The role of prostaglandins E2 and F2 alpha in ultraviolet radiation-induced cortical cataracts in vivo.

PURPOSE

Previous work has shown that exposure of lens epithelial cells or rabbit eyes in vivo to ultraviolet B (UVB) radiation enhanced prostaglandin (PG)E2 synthesis. Such enhanced PGE2 synthesis was related to the increased DNA synthesis that followed UVB exposure. The current study examined the relationship between enhanced prostaglandin synthesis and UVB-induced cataract formation.

METHODS

Seventy albino (New Zealand white) rabbit eyes were exposed to UVB radiation in vivo. Fluence of radiation at the cornea was 2.8 J/cm2, 5.6 J/cm2, or 11.2 J/cm2. Eyes were examined 24 hours after UVB exposure and for as long as 10 days by slit lamp biomicroscopy. Mass spectrometry was used to measure PGE2, PGF2 alpha, and 6-keto-PGF1 alpha content of the lens and iris-ciliary body using authentic standards.
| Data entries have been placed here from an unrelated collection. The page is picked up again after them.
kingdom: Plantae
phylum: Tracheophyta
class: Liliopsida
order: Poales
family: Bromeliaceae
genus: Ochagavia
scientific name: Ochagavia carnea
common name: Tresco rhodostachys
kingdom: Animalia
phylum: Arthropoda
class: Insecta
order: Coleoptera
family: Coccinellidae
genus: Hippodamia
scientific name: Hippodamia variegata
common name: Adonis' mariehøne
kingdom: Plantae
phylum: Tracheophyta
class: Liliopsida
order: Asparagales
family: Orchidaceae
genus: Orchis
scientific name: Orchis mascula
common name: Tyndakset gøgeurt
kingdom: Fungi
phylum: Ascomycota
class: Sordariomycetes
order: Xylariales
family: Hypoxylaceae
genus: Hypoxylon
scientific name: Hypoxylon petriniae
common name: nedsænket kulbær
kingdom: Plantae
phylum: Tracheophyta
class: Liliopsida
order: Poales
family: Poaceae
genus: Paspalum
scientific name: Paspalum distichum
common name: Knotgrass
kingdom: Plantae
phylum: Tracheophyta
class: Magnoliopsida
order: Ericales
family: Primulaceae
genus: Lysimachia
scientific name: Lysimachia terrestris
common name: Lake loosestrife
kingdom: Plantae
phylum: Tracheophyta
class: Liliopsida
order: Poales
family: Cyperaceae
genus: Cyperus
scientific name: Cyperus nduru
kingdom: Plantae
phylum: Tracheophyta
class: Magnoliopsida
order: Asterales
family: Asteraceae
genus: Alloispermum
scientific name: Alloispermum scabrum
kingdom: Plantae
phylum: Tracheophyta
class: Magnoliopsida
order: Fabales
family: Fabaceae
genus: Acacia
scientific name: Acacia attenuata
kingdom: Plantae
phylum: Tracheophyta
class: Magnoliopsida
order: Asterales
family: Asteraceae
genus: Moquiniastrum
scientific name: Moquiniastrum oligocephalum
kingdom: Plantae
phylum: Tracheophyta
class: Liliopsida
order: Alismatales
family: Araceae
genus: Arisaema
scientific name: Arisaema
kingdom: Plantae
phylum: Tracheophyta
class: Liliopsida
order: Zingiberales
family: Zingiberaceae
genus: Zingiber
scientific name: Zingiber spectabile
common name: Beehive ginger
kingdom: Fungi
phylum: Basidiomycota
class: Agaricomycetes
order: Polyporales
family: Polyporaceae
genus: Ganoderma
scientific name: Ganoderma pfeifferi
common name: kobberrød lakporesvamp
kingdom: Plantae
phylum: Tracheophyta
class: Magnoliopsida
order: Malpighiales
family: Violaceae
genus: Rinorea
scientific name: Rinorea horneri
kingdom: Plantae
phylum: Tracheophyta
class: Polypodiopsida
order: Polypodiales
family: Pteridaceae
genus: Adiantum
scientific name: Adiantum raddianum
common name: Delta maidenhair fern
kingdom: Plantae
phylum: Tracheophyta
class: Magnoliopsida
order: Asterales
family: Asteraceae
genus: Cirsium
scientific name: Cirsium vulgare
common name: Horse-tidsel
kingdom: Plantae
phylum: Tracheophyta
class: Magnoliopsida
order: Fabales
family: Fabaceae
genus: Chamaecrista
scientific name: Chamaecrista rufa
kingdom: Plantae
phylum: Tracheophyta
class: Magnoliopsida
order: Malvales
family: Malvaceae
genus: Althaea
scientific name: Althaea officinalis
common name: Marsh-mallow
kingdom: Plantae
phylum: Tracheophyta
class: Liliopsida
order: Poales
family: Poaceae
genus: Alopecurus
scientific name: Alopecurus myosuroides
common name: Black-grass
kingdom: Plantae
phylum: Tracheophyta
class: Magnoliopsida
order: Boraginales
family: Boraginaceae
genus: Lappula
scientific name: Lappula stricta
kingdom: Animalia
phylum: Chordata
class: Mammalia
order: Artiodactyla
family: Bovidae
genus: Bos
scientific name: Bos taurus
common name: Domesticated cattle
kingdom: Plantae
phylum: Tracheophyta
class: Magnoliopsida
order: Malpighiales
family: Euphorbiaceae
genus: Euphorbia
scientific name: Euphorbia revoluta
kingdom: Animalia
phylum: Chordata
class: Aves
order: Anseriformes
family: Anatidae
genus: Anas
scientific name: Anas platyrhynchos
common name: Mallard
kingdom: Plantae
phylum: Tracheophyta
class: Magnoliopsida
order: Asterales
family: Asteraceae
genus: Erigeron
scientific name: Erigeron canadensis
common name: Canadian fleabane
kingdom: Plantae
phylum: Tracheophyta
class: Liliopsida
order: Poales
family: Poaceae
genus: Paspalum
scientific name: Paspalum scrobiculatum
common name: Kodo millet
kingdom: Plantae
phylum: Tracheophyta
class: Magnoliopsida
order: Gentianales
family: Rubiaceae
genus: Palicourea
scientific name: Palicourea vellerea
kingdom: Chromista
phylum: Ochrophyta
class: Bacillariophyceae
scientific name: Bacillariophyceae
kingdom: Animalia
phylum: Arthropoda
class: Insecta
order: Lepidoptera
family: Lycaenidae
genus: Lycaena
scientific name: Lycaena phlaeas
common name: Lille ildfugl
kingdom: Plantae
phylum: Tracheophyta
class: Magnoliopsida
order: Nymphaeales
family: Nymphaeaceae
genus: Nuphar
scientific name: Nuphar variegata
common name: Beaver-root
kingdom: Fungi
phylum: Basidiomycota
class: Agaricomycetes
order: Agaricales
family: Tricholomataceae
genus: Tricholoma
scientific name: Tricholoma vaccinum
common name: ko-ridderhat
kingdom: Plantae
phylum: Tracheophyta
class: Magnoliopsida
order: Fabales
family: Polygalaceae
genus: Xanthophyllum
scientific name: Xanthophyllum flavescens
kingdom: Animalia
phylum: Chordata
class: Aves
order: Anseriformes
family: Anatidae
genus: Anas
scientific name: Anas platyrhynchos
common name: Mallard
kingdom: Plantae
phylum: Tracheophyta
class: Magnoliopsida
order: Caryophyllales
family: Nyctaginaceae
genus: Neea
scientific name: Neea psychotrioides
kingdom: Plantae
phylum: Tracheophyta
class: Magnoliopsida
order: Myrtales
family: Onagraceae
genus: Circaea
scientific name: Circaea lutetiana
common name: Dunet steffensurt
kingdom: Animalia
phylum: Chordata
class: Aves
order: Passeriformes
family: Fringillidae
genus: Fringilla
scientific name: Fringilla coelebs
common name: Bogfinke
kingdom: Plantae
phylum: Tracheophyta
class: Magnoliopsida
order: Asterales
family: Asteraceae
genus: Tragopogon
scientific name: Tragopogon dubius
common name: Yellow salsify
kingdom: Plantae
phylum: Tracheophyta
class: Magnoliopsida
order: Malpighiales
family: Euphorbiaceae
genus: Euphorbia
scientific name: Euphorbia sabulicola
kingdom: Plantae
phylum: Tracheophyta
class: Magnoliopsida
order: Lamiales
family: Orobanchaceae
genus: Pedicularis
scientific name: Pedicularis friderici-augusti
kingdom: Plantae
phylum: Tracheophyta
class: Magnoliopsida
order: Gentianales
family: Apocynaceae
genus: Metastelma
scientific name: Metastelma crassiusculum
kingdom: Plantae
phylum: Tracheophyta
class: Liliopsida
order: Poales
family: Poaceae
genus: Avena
To determine the effect of inhibition of prostaglandin synthesis on UVB-induced cataract formation, animals were given indomethacin intraperitoneally. Other pharmacologic agents, such as PGE2, PGF2 alpha, and misoprostol, were applied topically to the eye. The effect of UVB on K+ pump was determined by incubating isolated lenses with [86Rb+].

RESULTS

Twenty-four hours after UVB exposure, PGE2 and PGF2 alpha concentrations in aqueous humor were increased by 100- and 30-fold, respectively. Lens PGE2 and PGF2 alpha increased by 6- and 4-fold, respectively, after UVB radiation exposure. Pretreatment of animals with indomethacin prevented the rise in lens and aqueous humor PGE2 and PGF2 alpha levels. Furthermore, indomethacin was partially protective against UVB cataract formation and lowered cataract severity from stage 3 to stage 1, but it did not prevent UVB-induced lens changes completely. Topical application of PGE2 before UVB exposure completely prevented cataract formation in the UVB-exposed eye. In contrast, topical administration of PGF2 alpha increased cataract severity. UVB-induced cataract formation preceded changes in [86Rb]+ uptake in lenses subsequently incubated in K(+)-free Tyrode's.

CONCLUSIONS

Enhanced synthesis of cyclooxygenase products of arachidonic acid metabolism in the lens is associated with UVB-induced cataract formation in albino rabbit eyes, and inhibition of cyclooxygenase by indomethacin decreased the severity of cataracts. PGE2, the principal arachidonic acid metabolite, appears to have a protective role because pretreatment of the eye with topical PGE2 completely prevented UVB-induced cataract formation, whereas PGF2 alpha increased the severity of the cataract. The evidence presented for a role of PGF2 alpha in the development of cataract suggests that caution be exercised in the use of PGF2 alpha derivatives in the therapy of glaucoma.